Cours d'analyse mathématique : théorie des fonctions

Cours d'analyse mathématique : théorie des fonctions
Éditeur: J. Gabay
2015522 pagesISBN 9782876473492
Format: BrochéLangue : Français

Mes comptes rendus annuels publiés dans l' Almanach des sciences , quelques exposés et certaines

parties de mes Ouvrages d'enseignement, peuvent renseigner sur mon attitude dans la crise actuelle

des mathématiques. Cette crise, ouverte depuis plus de 50 ans comme le montrent, par exemple, les

Notes terminales de la quatrième édition des Leçons sur la théorie des fonctions de M. Émile Borel

(1950)*, n'intéresse pas seulement les philosophes, elle touche à l'existence même de toute une

partie des mathématiques modernes. Elle prend aujourd'hui l'aspect d'une lutte très vive, entre les

partisans d'une construction axiomatique des notions mathématiques fondamentales et les

mathématiciens qui se qualifient d'intuitionnistes. Les premiers se présentent comme les défenseurs

des mathématiques classiques nées de la géométrie grecque, je suis avec eux, mais je ne suis pas

avec ceux d'entre eux qui rompent délibérément le contact entre les mathématiques abstraites

construites axiomatiquement et les mathématiques pratiques. Je suis d'accord avec M. Émile Borel

lorsqu'il écrit dans l'Ouvrage ci-dessus :

«Si les travaux géométriques de Hilbert sont considérés comme faisant partie de la science

mathématique, c'est en raison des relations étroites entre les choses qu'Hilbert appelle points,

droites et plans et les choses que le vulgaire appelle points, droites et plans.»

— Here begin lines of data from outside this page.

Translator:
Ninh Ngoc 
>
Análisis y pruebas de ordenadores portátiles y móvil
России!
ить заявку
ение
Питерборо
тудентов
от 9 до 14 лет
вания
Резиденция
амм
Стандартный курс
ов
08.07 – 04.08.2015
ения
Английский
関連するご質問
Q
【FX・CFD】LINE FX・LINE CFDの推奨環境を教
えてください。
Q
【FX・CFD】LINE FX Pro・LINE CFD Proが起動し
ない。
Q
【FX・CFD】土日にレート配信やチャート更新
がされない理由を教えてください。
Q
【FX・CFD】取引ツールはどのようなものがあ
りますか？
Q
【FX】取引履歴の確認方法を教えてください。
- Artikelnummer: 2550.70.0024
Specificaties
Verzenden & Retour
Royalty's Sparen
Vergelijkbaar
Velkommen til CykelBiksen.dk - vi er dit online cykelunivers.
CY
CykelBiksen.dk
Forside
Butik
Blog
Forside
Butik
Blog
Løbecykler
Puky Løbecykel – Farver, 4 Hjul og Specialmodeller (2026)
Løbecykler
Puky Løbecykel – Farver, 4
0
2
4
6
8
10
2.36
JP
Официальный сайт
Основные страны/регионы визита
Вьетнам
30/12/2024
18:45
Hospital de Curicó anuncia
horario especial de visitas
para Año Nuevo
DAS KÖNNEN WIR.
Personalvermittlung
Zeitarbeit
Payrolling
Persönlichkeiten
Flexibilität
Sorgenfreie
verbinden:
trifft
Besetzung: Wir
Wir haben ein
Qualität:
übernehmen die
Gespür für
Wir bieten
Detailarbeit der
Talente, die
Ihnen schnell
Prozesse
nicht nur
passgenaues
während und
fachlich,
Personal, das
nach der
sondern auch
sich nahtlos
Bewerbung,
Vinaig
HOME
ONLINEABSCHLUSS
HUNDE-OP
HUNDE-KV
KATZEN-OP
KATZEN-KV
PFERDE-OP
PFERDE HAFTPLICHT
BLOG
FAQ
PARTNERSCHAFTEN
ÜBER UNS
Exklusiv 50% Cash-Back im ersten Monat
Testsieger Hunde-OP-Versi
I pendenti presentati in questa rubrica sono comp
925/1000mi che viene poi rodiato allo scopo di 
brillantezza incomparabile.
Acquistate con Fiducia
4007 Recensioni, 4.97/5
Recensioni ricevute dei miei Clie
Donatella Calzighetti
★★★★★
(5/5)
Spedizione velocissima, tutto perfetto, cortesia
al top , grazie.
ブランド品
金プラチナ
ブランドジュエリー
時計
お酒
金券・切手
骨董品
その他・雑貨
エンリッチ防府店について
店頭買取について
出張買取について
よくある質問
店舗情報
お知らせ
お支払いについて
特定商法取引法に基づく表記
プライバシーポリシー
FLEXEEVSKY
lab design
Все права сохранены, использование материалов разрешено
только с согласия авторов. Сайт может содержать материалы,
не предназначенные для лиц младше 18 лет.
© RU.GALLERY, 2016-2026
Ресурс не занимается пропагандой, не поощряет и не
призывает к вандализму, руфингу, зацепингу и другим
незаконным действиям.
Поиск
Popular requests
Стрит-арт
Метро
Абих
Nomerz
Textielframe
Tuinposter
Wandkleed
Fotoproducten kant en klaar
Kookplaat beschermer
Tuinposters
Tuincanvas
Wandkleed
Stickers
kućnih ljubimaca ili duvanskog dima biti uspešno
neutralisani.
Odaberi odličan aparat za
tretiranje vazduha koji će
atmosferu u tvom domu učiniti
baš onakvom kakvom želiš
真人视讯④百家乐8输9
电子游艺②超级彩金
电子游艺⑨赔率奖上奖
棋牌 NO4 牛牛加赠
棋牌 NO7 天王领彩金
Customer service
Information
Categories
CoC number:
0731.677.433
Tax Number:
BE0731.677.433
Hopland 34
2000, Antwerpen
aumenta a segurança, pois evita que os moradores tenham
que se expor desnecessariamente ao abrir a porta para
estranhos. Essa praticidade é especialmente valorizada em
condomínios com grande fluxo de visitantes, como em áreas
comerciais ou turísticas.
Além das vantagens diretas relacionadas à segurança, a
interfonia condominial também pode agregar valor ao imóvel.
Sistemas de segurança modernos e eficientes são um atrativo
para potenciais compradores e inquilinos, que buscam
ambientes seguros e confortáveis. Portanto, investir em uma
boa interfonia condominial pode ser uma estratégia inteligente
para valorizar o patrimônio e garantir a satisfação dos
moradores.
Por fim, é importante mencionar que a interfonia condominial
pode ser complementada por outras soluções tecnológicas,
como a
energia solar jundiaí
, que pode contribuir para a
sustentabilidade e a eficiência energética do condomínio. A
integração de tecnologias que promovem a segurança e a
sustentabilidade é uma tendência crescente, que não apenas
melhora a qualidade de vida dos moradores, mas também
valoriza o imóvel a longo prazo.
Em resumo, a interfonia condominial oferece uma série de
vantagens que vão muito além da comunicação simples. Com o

Je pense donc d'une part que les notions mathématiques fondamentales ont été conçues à partir

des faits observés, que les idées vulgaires de corps solide, de propagation rectiligne de la lumière,

de lignes droites et de plans réalisés en architecture, ont été les bases des premiers essais des

géomètres ; d'autre part, que la science abstraite des nombres et des formes géométriques qui en est

issue, tire une partie de sa valeur de son aptitude à donner des explications commodes de certains

faits expérimentaux tant que l'on reste dans des limites convenables. L'espace abstrait cartésien est

le support commun des conceptions du mathématicien, du physicien et aussi, dans un champ

restreint, de l'astronome ; chacun d'eux l'utilise à sa façon et je ne crois pas, par exemple, qu'il y

ait identité entre le discontinu précis du géomètre et le discontinu incertain du physicien.